The Court on its own motion reconvened the sentencing hearing the next day. Relying on United States v. Brown, 903 F.2d 540 (8th Cir. 1990) (remand necessary because district court erroneously believed it lacked discretion to depart from career-offender guideline sentence overrepresenting criminal history), and United States v. Brittman, 750 F. Supp. 388 (E.D. Ark. 1990) (downward departure warranted because career-offender provision overrepresented defendant's criminal history), the Court concluded it had the power to depart based on U.S.S.G. Sec. 4A1.3 (Adequacy of Criminal History Category).
Reviewing Senior's criminal history, the Court observed that the state courts had treated Senior's three robberies "as more or less one criminal episode." Concurrent sentences were imposed for the three robberies, and the state paroled Senior after about three years. The Court further noted that the drug offenses Senior committed at age 24 were consolidated for sentencing, the sentences ran concurrently, and he was paroled after about eighteen months. The Court then departed from the guideline range and imposed the statutory minimum sentence of ten years.
In assessing the reasonableness of departures from the guideline range, this Court must evaluate, first, whether the circumstances relied upon are sufficiently "unusual" to warrant departure; second, "whether the district court clearly erred in finding the historical facts that could justify departure"; and, third, whether the sentence was reasonable, "giving due deference to the sentencing court's superior position and considering the statutory goals of sentencing." United States v. Smith, 909 F.2d 1164, 1169 (8th Cir. 1990) (downward departure from career-offender guideline range justified by mitigating circumstances of defendant's criminal career), cert. denied, --- U.S. ----, 111 S. Ct. 691, 112 L. Ed. 2d 682 (1991).

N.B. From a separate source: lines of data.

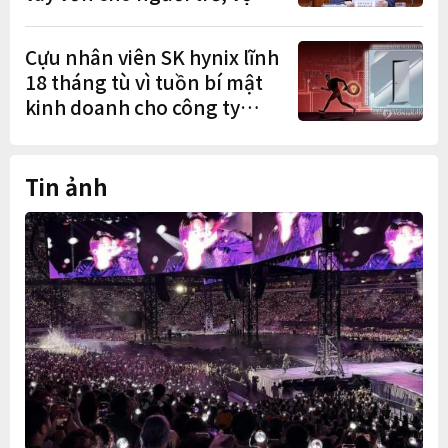
chồng mới cưới
Cựu nhân viên SK hynix lĩnh
18 tháng tù vì tuồn bí mật
kinh doanh cho công ty
Trung Quốc
Tin ảnh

We think the District Court correctly held that the overstatement of the seriousness of Senior's criminal history was a circumstance unusual enough to warrant departure. See Brown, 903 F.2d at 544-45. The Court considered the historical facts of Senior's criminal career, including his age when he committed the offenses, the proximity in time of the robberies and of the drug offenses, and the state's assessment of the seriousness of Senior's crimes as reflected by the state courts' handling of sentencing and by the length of time Senior actually served. It was permissible for the District Court to determine that these facts warranted departure. See Smith, 909 F.2d at 1169-70 (downward departure justified where defendant was young when he committed crimes, his career was brief, and his burglary and drug offenses were relatively minor).
Finally, because the District Court based its sentence on the guideline range2 which would have applied absent the overstatement of Senior's criminal history, the sentence is reasonable, see U.S.S.G. Sec. 4A1.3 ("In considering a departure under this provision, the Commission intends that the court use, as a reference, the guideline range for a defendant with a higher or lower criminal history category, as applicable"). The sentence satisfies the statutory purposes of just punishment and deterrence, see 18 U.S.C. § 3553(a) (2). Senior will have to serve the whole ten years, with only about 15 per cent. of the time off for good behavior.